> Your instructions: Each line in the records that mentions the word "bowl" needs to be listed.

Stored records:
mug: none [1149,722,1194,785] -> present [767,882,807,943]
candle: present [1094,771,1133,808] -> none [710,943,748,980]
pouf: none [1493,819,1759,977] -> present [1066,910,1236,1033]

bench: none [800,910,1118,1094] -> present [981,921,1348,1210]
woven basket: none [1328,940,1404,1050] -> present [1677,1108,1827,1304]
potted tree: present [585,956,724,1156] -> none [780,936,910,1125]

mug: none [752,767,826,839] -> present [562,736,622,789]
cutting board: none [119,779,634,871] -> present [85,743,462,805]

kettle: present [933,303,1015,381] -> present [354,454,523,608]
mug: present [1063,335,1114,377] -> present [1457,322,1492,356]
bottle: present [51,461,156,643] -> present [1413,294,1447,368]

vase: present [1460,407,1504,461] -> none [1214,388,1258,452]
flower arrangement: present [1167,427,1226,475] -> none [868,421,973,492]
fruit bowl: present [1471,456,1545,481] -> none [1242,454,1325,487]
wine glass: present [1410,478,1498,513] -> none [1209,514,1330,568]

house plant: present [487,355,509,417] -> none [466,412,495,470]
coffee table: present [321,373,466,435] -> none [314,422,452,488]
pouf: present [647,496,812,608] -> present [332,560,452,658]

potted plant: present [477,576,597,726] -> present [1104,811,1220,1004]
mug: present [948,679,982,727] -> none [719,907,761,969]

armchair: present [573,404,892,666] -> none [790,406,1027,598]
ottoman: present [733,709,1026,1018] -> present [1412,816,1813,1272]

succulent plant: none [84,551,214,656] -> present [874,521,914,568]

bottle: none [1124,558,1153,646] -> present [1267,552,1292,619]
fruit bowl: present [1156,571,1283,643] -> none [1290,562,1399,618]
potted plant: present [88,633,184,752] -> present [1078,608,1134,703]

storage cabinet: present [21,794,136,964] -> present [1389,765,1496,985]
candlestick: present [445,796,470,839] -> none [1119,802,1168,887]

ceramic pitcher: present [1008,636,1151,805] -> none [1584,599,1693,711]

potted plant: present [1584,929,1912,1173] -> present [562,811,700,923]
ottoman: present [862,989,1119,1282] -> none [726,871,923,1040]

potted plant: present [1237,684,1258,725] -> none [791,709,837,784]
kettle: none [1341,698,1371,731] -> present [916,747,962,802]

> Written response:
fruit bowl: present [1471,456,1545,481] -> none [1242,454,1325,487]
fruit bowl: present [1156,571,1283,643] -> none [1290,562,1399,618]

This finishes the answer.